Metastasizing into the sellar structures completely mimics the clinic picture of pituitary adenoma with signs of weight loss and hypopituitarism (Kovacs 1973). This has been noted to be much more common in breast cancer (Cairncross et al. 1980; Hirsch et al. 1982; Marin et al. 1992). Due to the blood supply specifics of the sellar structures, the neurohypophysis is initially affected.

Involvement of the temporal bone manifests by the damage to the branches of the facial nerve or impaired hearing.

Metastasizing into the pineal region rarely occurs, with the involvement of the pineal gland (1.5–3.8% of all metastases) and other deep structures, manifests as a severe intracranial hypertension syndrome, and is often accompanied by hydrocephalus (Ortega et al. 1951; Chason et al. 1963; Kashiwagi et al. 1989; Schuster et al. 1998). Local symptoms caused by the tumor compression of the midbrain structures can manifest as oculomotor disorders and other syndromes due to selective involvement of deep structures (Konovalov and Pitskhelauri 2004).

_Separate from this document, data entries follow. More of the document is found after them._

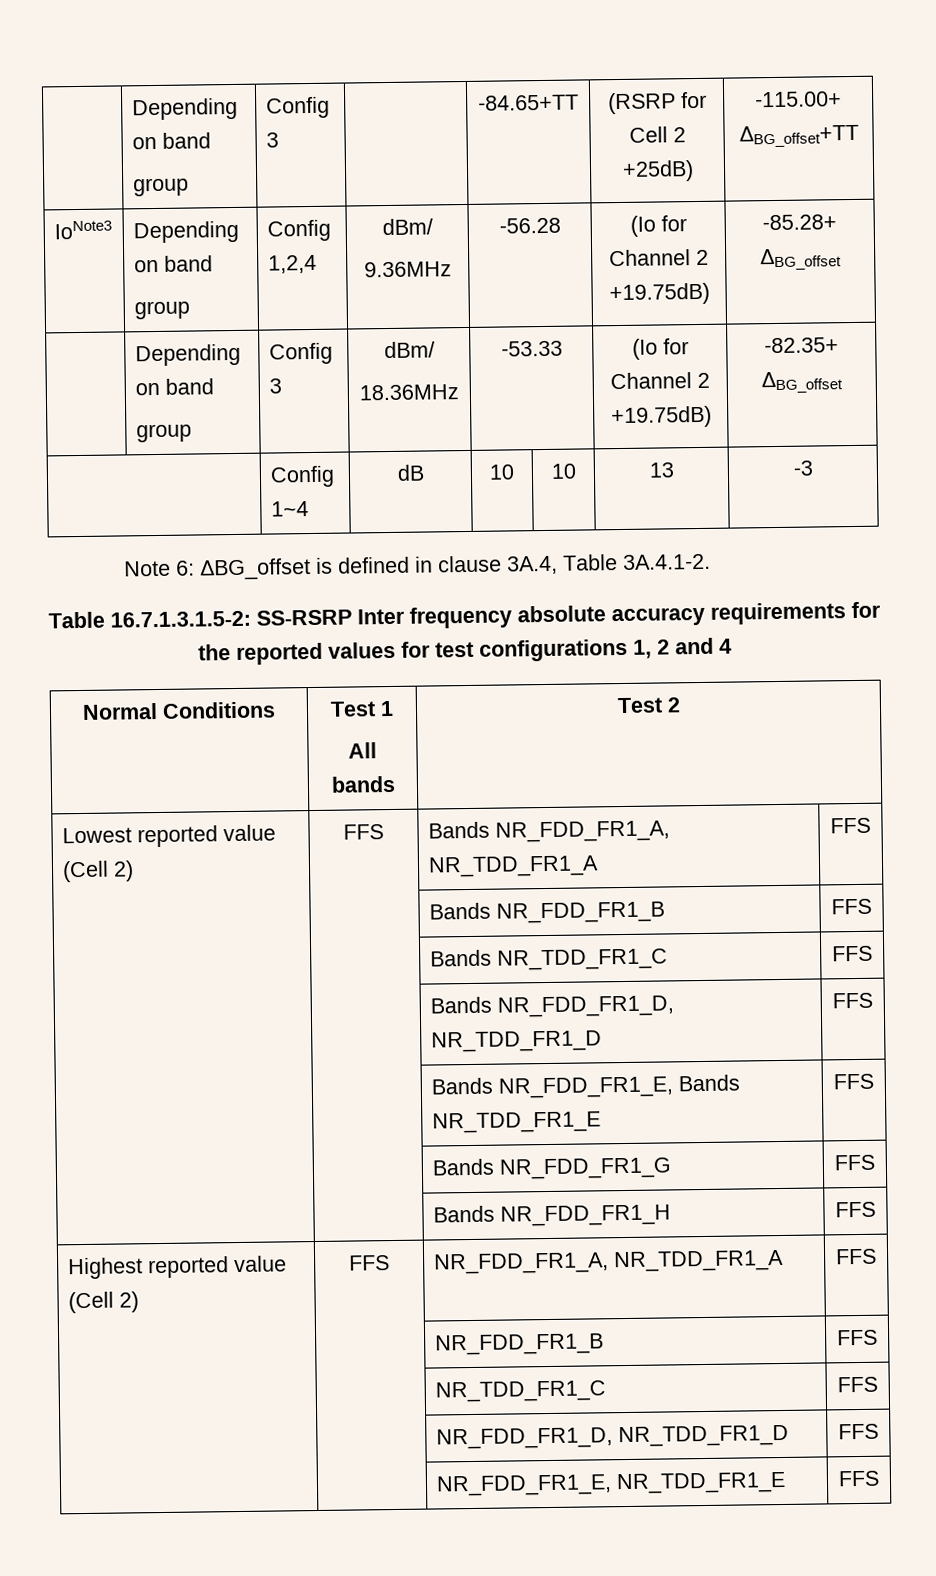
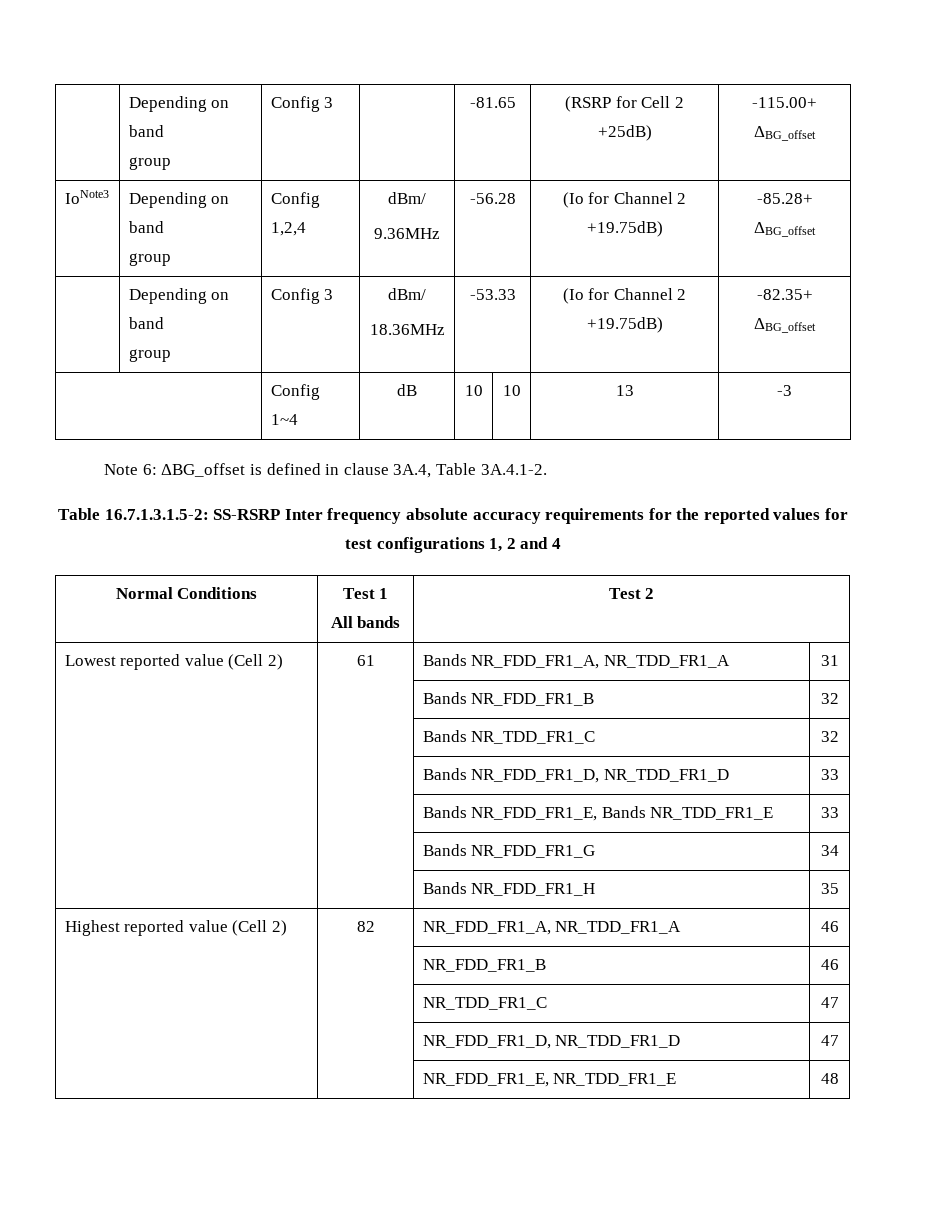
[478,94,579,111] -84.65+TT -> [469,97,516,108] -81.65
[738,124,859,148] ΔBG_offset+TT -> [754,126,817,141] ΔBG_offset
[343,824,384,840] FFS -> [356,655,375,666] 61
[830,817,871,834] FFS -> [820,655,839,666] 31
[831,898,872,915] FFS -> [820,693,839,704] 32
[832,945,873,962] FFS -> [820,731,839,742] 32
[832,992,873,1009] FFS -> [820,769,839,780] 33
[833,1073,874,1090] FFS -> [820,807,839,818] 33
[834,1154,875,1171] FFS -> [820,845,839,856] 34
[835,1201,876,1218] FFS -> [820,883,839,894] 35
[349,1255,390,1271] [433,1249,784,1275] [835,1248,877,1265] [434,1333,604,1356] [837,1329,878,1346] [434,1380,606,1403] [837,1376,878,1393] [435,1424,789,1450] [838,1423,879,1440] FFS | NR_FDD_FR1_A, NR_TDD_FR1_A | FFS // | | NR_FDD_FR1_B | FFS // | | NR_TDD_FR1_C | FFS // | | NR_FDD_FR1_D, NR_TDD_FR1_D | FFS -> [356,921,375,932] [422,921,682,935] [820,921,839,932] [422,959,546,972] [820,959,839,970] [422,997,547,1010] [820,997,839,1008] [422,1035,681,1049] [820,1035,839,1046] 82 | NR_FDD_FR1_A, NR_TDD_FR1_A | 46 // | | NR_FDD_FR1_B | 46 // | | NR_TDD_FR1_C | 47 // | | NR_FDD_FR1_D, NR_TDD_FR1_D | 47
[838,1470,880,1487] FFS -> [820,1073,839,1084] 48

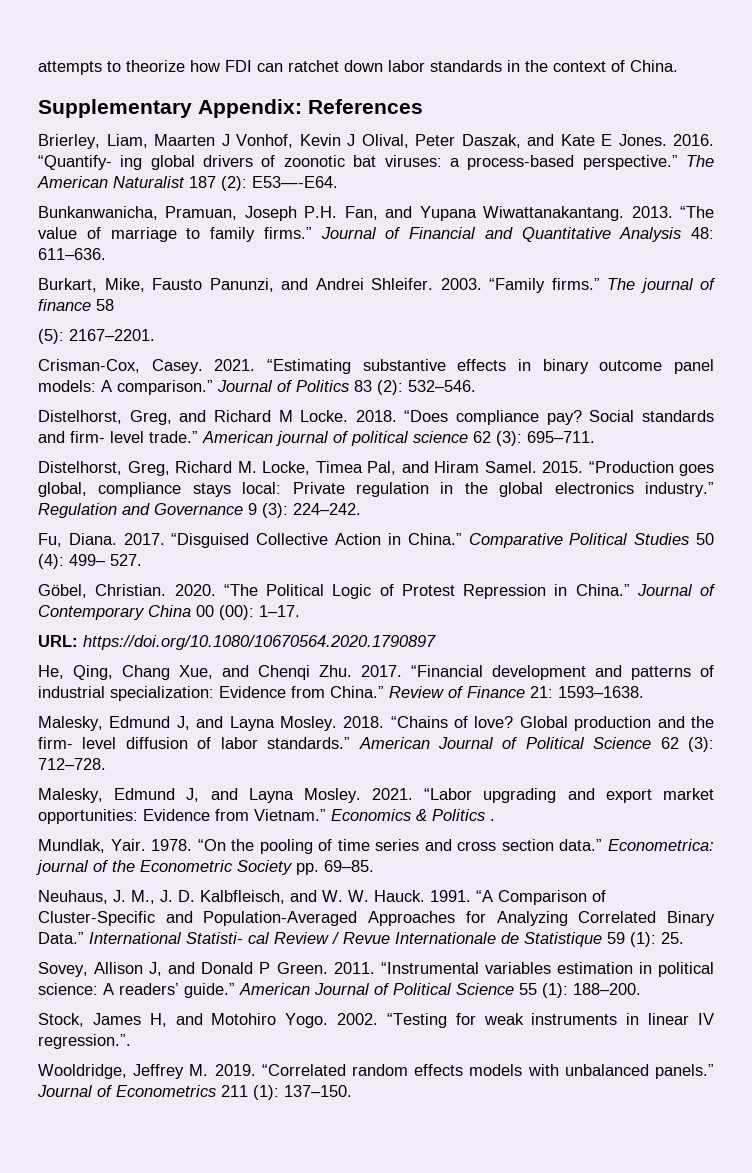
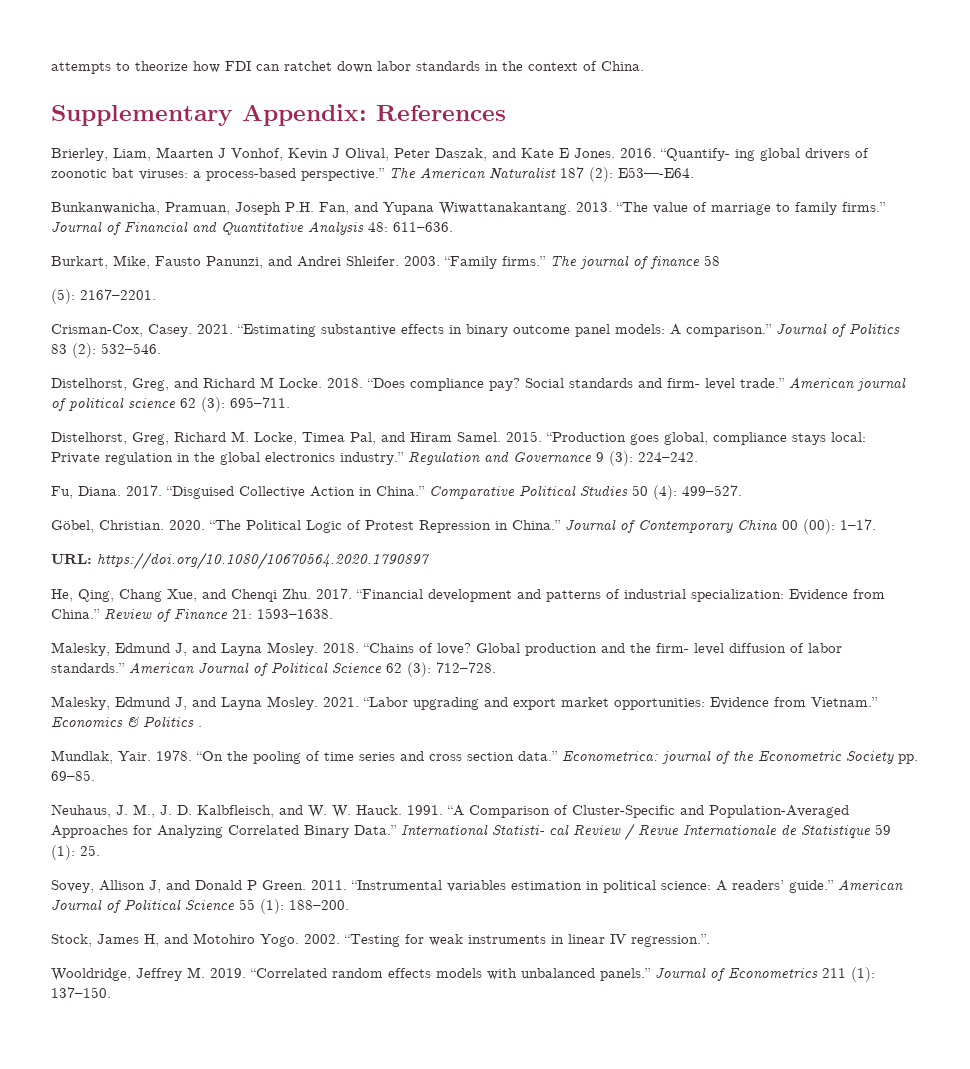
[69,554,142,566] 499– 527. -> [682,485,742,496] 499–527.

Small metastases are characterized by asymptomatic course, which is also possible if meninges are involved (Kalkun 1963; Laigle-Donadey et al. 2005; Gavrilovic and Posner 2005). It was noted that clinical manifestations of lung cancer metastases in the brain can be less pronounced. According to Snee and Rodger (1985), autopsies detected metastases in the brain in 44%, with the third of patients not being clinically diagnosed during their lifetime. Most often the frequency of MTS detection in the brain is underestimated due to asymptomatic course, with up to a third of all cases of metastatic brain lesions being diagnosed only at autopsy after patient’s death (Posner 1977).